Bulk Generating Cloze Deletions based on Tatoeba sentences and word frequency lists

wizzie · Dec-18-2019, 09:40 PM

Hi all

tl;dr: I have a list of sentences and a word frequency list. Python is to compare individual words in each sentence with the word frequency list and select an appropriate word for cloze deletion. Example Python code is available but I don't know what to do with it.

I'm a native German speaker, am studying European Portuguese and am trying to bulk generate cloze deletions for import into the flashcard application Anki. The starting point are the freely available Tatoeba sentences, cloze selection is to be based on a word frequency list of the European Portuguese language.

I read through the article "Bulk Generating Cloze Deletions for Learning a Language with Anki" which includes example python code. I was trying to reproduce what the author was doing - unfortunately to no avail. I've also reached out to the author of the article who does not have time to support.

I've downloaded the Tatoeba sentences, Hermit Dave's word frequency list and extracted sentence pairs with a script available on github. However, starting with the paragraph "Choosing the cloze word", the article goes over my head.

To summarize - what I have right now:

File 1: A csv file with > 16'000 rows and two columns: Sentence in Portuguese; respective Sentence in German. Can be changed into a file with solely the Portuguese sentences if necessary.
File 2: A word frequency list (txt) for European Portuguese with 50k words and two columns: Word in Portuguese; Number of occurrences in corpus. List will be shortened to 20k or so entries.

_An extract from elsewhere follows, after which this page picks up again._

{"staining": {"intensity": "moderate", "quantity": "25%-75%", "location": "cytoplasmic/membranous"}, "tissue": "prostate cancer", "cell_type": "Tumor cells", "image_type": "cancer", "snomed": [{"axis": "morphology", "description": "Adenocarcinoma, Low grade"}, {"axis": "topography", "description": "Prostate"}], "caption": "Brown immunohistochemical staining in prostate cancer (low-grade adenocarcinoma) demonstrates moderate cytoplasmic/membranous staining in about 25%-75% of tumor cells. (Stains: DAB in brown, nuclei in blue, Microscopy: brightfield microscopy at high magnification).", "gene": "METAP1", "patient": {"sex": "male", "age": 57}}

What I'm trying to automate (described in "Choosing the cloze word" and "Generating a CSV for Anki" in the article):

Go through sentences in Portuguese in file 1
Check words in sentences against the frequency list (file 2) and select the least common word (= minimum frequency, furthest down in the frequency list, i.e. the most "difficult" of the most common) as cloze
Replace the selected cloze word in the sentence with the Anki code for a cloze, i.e. adding "{{c1::" in front of the selected word and "}}" after it.
Before: Observe as estruturas do inglês nativo e tire suas conclusões.
After: Observe as {{c1::estruturas}} do inglês nativo e tire suas conclusões.

As I mentioned above, the article includes example python code but I don't know how to apply this. I would really appreciate any help. Thanks a lot.

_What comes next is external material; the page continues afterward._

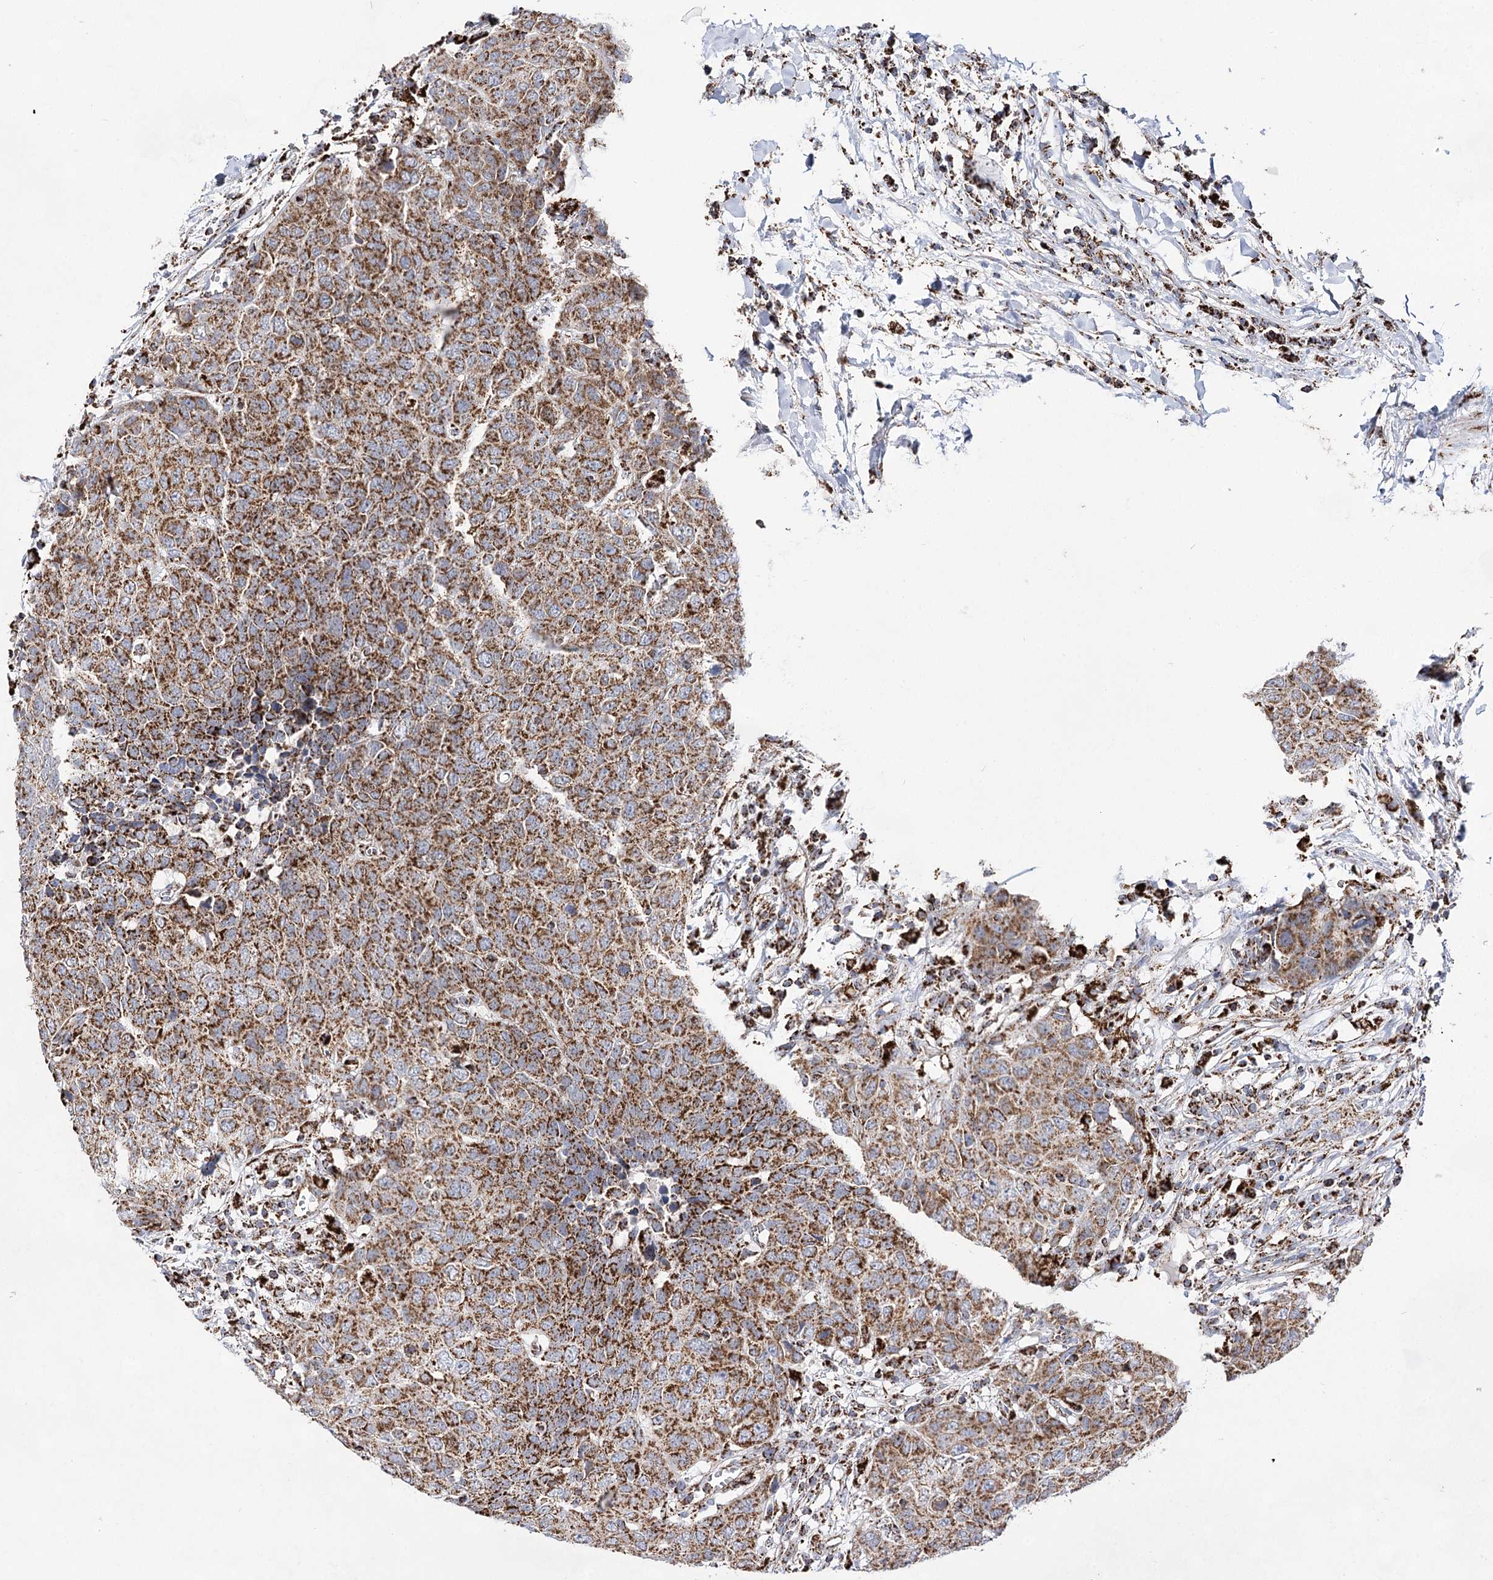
{"staining": {"intensity": "strong", "quantity": ">75%", "location": "cytoplasmic/membranous"}, "tissue": "head and neck cancer", "cell_type": "Tumor cells", "image_type": "cancer", "snomed": [{"axis": "morphology", "description": "Squamous cell carcinoma, NOS"}, {"axis": "topography", "description": "Head-Neck"}], "caption": "Brown immunohistochemical staining in human head and neck squamous cell carcinoma shows strong cytoplasmic/membranous staining in about >75% of tumor cells.", "gene": "NADK2", "patient": {"sex": "male", "age": 66}}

**buran** · (This post was last modified: Dec-19-2019, 10:56 AM by buran.)

assuming you generated the files as described in the article, you need to combine all code snippets in a single py file (i.e. just copy/paste them one after another), at the very bottom add line to call generate function, supplying the necessary arguments and run that py script. generate function uses the 3 functions before that.
Also the voice generating function uses boto3 package. It assumes boto3 is already installed, see https://boto3.amazonaws.com/v1/documenta...stallation

wizzie · Dec-19-2019, 12:47 PM

Thanks buran. This sounds challenging for someone with my Python skill level. I'm open to learning though and think understand what you are saying, hence will try the above and report back.
With respect to the file generation - I did it not exactly as described in the article because the grep command did not extract the expected sentences. Hence, I extracted the sentences with a different script which results in a slighty different generated file. However, it isn't too complicated to fix this manually if need be. I'll skip the voice generating piece with Amazon Polly since Anki is able to do this after import.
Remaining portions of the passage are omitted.